Gut microbiome is known to release enzymes that degrade plasma glycans which regulate inflammation.
The overactive immune response to an infection with COVID-19 is known to lead to significant lung inflammation. This inflammation can lead to a disruption in gut barrier integrity and can increase the permeability to gut microbes and their products. This in turn can exacerbate the inflammation further, and can result in a positive feedback loop.

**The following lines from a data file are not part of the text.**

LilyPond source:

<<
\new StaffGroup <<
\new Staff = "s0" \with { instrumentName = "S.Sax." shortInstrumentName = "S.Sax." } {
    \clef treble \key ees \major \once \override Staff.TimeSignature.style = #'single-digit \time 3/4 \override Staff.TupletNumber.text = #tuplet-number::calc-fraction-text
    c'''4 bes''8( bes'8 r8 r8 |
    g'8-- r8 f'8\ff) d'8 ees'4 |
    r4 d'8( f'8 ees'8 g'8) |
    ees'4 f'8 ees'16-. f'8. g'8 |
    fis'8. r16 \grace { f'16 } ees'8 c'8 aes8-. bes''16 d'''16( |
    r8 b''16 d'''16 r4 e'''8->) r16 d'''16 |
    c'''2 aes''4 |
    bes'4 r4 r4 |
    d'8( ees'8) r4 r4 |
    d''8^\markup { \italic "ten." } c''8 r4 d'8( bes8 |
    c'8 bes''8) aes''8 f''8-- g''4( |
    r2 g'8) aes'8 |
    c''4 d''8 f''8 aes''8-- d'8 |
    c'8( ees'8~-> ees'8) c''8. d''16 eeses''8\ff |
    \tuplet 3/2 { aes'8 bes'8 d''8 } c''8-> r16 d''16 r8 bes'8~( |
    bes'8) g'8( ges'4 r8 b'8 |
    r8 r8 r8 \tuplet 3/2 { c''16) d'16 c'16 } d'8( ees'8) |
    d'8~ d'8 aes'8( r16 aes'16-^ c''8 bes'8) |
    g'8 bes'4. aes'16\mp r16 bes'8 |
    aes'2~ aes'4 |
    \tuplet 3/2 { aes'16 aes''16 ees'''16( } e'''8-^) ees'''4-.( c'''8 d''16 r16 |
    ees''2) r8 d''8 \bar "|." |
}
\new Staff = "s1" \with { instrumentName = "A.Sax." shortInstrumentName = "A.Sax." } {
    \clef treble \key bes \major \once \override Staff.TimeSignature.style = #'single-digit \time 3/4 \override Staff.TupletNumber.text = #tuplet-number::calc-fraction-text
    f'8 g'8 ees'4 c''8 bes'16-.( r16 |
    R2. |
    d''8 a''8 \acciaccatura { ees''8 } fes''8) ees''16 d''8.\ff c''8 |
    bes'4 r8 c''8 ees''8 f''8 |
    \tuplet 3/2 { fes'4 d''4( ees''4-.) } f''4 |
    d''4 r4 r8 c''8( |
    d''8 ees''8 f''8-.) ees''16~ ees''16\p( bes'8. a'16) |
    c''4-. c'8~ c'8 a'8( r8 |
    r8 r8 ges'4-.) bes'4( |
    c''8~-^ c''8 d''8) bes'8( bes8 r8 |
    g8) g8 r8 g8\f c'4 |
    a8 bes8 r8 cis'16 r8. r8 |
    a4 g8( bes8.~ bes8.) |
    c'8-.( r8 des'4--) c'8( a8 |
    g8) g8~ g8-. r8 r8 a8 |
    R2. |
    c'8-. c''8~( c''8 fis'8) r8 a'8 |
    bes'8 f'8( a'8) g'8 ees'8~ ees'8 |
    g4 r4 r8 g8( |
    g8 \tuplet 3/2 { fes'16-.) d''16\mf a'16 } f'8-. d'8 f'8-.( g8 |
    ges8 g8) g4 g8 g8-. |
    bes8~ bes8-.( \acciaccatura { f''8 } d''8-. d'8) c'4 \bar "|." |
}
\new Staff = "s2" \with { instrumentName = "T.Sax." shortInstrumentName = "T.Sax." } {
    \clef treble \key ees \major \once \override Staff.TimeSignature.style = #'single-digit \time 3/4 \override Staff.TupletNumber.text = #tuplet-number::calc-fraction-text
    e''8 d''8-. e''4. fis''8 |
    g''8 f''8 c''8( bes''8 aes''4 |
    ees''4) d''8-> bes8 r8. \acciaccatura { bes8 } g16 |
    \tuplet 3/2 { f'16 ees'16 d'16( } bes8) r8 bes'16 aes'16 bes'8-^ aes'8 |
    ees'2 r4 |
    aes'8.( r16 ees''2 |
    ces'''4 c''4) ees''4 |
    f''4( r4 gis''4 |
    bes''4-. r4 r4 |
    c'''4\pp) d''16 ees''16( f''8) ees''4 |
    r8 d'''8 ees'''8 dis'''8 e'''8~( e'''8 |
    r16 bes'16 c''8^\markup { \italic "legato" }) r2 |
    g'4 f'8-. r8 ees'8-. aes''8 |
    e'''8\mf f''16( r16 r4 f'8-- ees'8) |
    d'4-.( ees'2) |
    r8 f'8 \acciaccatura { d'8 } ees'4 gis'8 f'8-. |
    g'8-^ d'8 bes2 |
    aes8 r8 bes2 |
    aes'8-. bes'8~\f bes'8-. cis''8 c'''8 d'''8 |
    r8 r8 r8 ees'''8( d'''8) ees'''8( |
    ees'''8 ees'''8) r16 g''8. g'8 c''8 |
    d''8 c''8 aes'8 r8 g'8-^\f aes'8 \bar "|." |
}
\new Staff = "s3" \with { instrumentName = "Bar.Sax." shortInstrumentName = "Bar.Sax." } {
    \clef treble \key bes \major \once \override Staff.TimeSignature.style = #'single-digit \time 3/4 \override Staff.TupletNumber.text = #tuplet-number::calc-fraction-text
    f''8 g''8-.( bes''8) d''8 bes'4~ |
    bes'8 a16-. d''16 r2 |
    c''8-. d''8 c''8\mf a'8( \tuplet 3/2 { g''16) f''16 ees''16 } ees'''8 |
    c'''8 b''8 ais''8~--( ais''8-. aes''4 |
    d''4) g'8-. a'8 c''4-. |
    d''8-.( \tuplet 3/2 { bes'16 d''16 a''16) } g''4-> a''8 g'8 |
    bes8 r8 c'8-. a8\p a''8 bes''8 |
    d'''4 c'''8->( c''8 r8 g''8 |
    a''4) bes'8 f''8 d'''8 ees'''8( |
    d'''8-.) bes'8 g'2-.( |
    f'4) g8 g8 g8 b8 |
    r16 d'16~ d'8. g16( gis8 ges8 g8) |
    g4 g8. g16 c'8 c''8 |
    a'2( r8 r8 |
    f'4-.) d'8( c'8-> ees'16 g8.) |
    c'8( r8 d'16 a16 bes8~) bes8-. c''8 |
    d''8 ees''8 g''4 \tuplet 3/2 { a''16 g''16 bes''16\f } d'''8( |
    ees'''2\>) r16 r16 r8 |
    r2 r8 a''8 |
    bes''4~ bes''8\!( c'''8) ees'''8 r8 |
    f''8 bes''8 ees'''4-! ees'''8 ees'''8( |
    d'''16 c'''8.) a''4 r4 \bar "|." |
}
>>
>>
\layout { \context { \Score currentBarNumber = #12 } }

It is believed that this crosstalk between the gut and the lungs can be a driver in the severity of a COVID-19 infection. Recently, investigators attempted to study this potential link between the loss of gut barrier integrity and COVID-19 severity. The data was presented during the Conference on Retroviruses and Opportunistic Infections (CROI) 2021 virtual sessions.
Investigators employed a multi-omic systems biology approach to analyze plasma samples from 60 age and gender-matched COVID-19 patients with varying levels of disease severity. Using the diagnostic enzyme-linked immunosorbent assay (ELISA), they measured their markers and drivers of tight junction permeability and microbial translocation against 20 SARS-CoV-2 negative controls.
Inflammation and immune activation markers were also measured with ELISA, as well as a multiplex cytokine array. Additionally, they measured untargeted metabolomic and lipidomic analyses using mass spectrometry and plasma glycomes using capillary electrophoresis and lectin microarrays. Multiple comparisons were accounted for using a false discovery rate (FDR).
Findings from the study showed that severe COVID-19 is associated with a dramatic increase in the level of the only known physiological driver of intestinal tight junction permeability called zonulin. This increased permeability was associated with translocation of bacterial and fungal products into the blood. The level of intestinal permeability and microbial translocation was correlated with increased systemic inflammation.
Other findings demonstrated that a severe COVID-19 infection disrupted the levels of metabolomic and lipidomic markers of gut and gut microbiota, and led to a loss of the anti-complement activation galactosylated glycans from plasma and IgG glycoproteins.
“Our data provide multiple layers of evidence that a previously unappreciated factor with significant clinical implications, disruption in gut barrier integrity, is a potential force that contributes to COVID-19 severity,” the authors wrote.